R. Soprattutto i francesi, che rappresentano attorno al 35% del nostro mercato. Poi abbiamo anche una folta clientela locale (circa il 30%) e, a seguire, un buon numero di italiani, tedeschi e scandinavi.
D. E per il prossimo futuro? Quali sono i vostri obiettivi commerciali?
R. Vorremmo espanderci in alcuni mercati emergenti, come quelli dell’Est Europa: in particolare in Russia, dove sta crescendo la domanda di turismo golfistico. Poi intendiamo rosicchiare quote di mercato ai nostri competitor in tutto il Mediterraneo, che sta diventando la meta eletta per molti golfisti del Vecchio continente alla ricerca di luoghi caldi dove giocare d’inverno.
D. Nella gestione delle strategie e dell’operatività quotidiana, infine, come sono i rapporti con la proprietà?

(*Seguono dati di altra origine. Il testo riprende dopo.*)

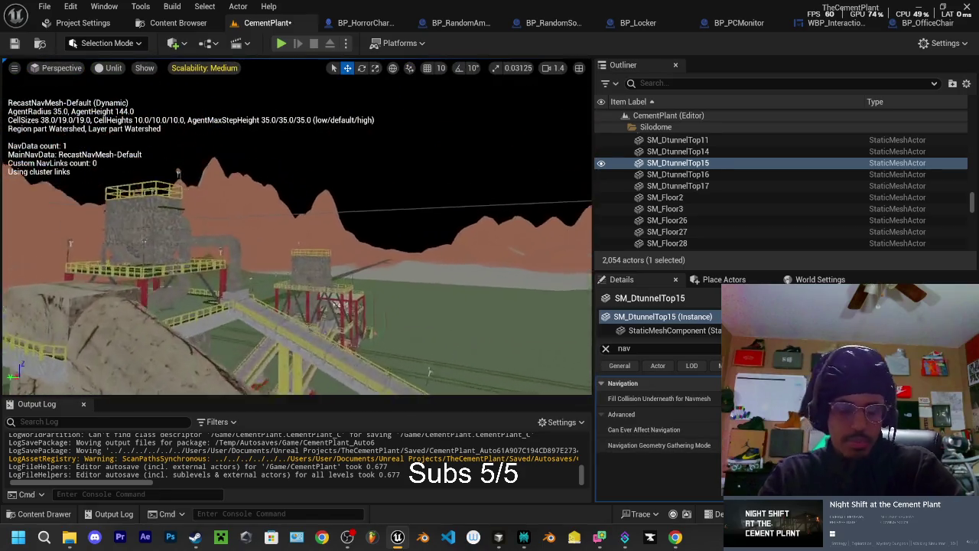
{"action": "key", "text": "w"}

R. Come con qualsiasi investitore molto attento al destino dei propri capitali, ma ancora relativamente poco esperto di hôtellerie. Nel mio caso, in particolare, si tratta di una famiglia di imprenditori locali, con interessi prevalenti nel settore immobiliare. Ci vuole un po’ di diplomazia per far capire loro quali siano le mosse giuste da fare. A volte, infatti, le loro idee si dimostrano un po’ troppo ambiziose: vorrebbero raggiungere la Luna, ma, per farlo, occorre disporre di un aeromobile adatto. E per costruirlo ci vuole tempo. Devo dire, però, che sono ben disposti al confronto e, una volta dimostrate loro le evidenze, si dimostrano sempre molto ragionevoli e pronti ad accettare i consigli.

Chi è Aurelio Giraudo

Dopo aver conseguito un master of art in hotel administration presso l’università di Shelbourne, a Dublino, ha iniziato la propria carriera lavorando presso alcune tra le più rinomate strutture europee, come il Savoy di Londra e il George V di Parigi, per poi approdare in Oriente durante le Olimpiadi di Seoul del 1988. Da quel momento in avanti, Giraudo ha lavorato in varie strutture, soprattutto in Est Asia e in Medio Oriente, in qualità di maître, di food and beverage manager, di resident manager e, infine, di general manager. Il suo ultimo incarico, prima di approdare a Marrakech, è stato quello di direttore del SwissÔtel Nai Lert Park Bangkok. «Il mio sogno nel cassetto», spiega lo stesso Giraudo, «è però quello di tornare in Italia. Soprattutto per la mia famiglia, e in particolare per mio figlio, a cui mi piacerebbe molto far vivere un po’ di anni nel nostro paese».